Sein Buch lässt er mit einem Ende beginnen, als im Oktober 1944 Bomben auch auf Refrath fielen, das lange verschont geblieben war. Nun gab es auch hier im Ort Opfer, Tote und Verschüttete. Die ersten Nachkriegsjahre waren geprägt von Hunger und Wohnungsnot, verschärft durch die Ströme von Geflüchteten und Vertriebenen aus dem Osten, und von den Regeln der britischen, dann der belgischen Besatzung.

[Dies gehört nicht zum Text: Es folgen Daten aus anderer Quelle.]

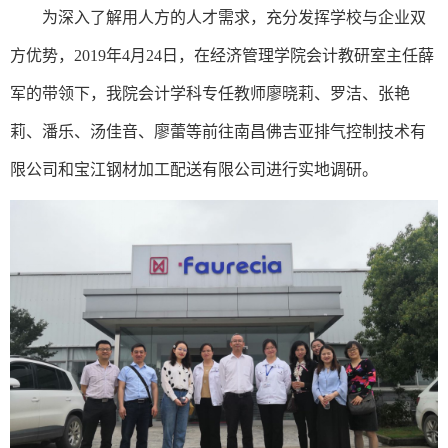
为深入了解用人方的人才需求，充分发挥学校与企业双
方优势，
2019年4月24日，在经济管理学院会计教研室主任薛
军的带领下，我院会计学科专任教师廖晓莉、罗洁、张艳
莉、潘乐、汤佳音、廖蕾等前往南昌佛吉亚排气控制技术有
限公司和宝江钢材加工配送有限公司进行实地调研。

Der Bauboom brachte auch Bausünden hervor
Doch schon 1949 begann in Refrath der Ausbau und die Verbesserung des Straßennetzes. „Das war unbedingt notwendig, sowohl was den Zustand vieler Straßen betraf, die diesen Namen nach heutigen Maßstäben gar nicht verdienten, als auch aufgrund einsetzenden Wohnungsbaus wegen des starken Bevölkerungszuzuges“, meint Müller. Bis heute profitiere die Stadt auch von der Bensberger Stadtplanung, die an der Saaler Mühle keine Wohnbebauung vorsah.

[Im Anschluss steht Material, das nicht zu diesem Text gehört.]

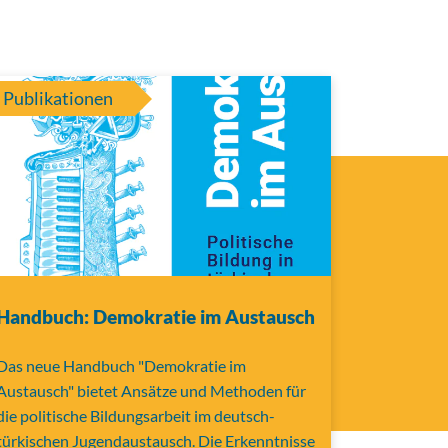
Publikationen
Handbuch: Demokratie im Austausch
Das neue Handbuch "Demokratie im
Austausch" bietet Ansätze und Methoden für
die politische Bildungsarbeit im deutsch-
türkischen Jugendaustausch. Die Erkenntnisse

Doch es sei auch zu vielen vermeidbaren Bausünden gekommen, kritisiert der Autor und belegt dies mit zahlreichen Fotos. So sei die historische Sichtachse auf die Alte Kirche zugebaut und die alte Vikarie noch 1991 abgerissen worden. „Alt Refrath ist nicht mehr alt, sondern zugestellt mit klotzigen Neubauten“, sagt Müller. Und so legt das Buch den Finger in manche Wunde, zeigt aber auch beim Gang durch die Viertel, was in 75 ereignisreichen Jahren hinübergerettet werden konnte, in das Refrath von heute.
Hans Peter Müller: Zuhause in Refrath. 1945 – 2020, Eigenverlag 2023, für 24,50 Euro erhältlich in der St. Johannis-Apotheke, Siebenmorgen 18, Refrath.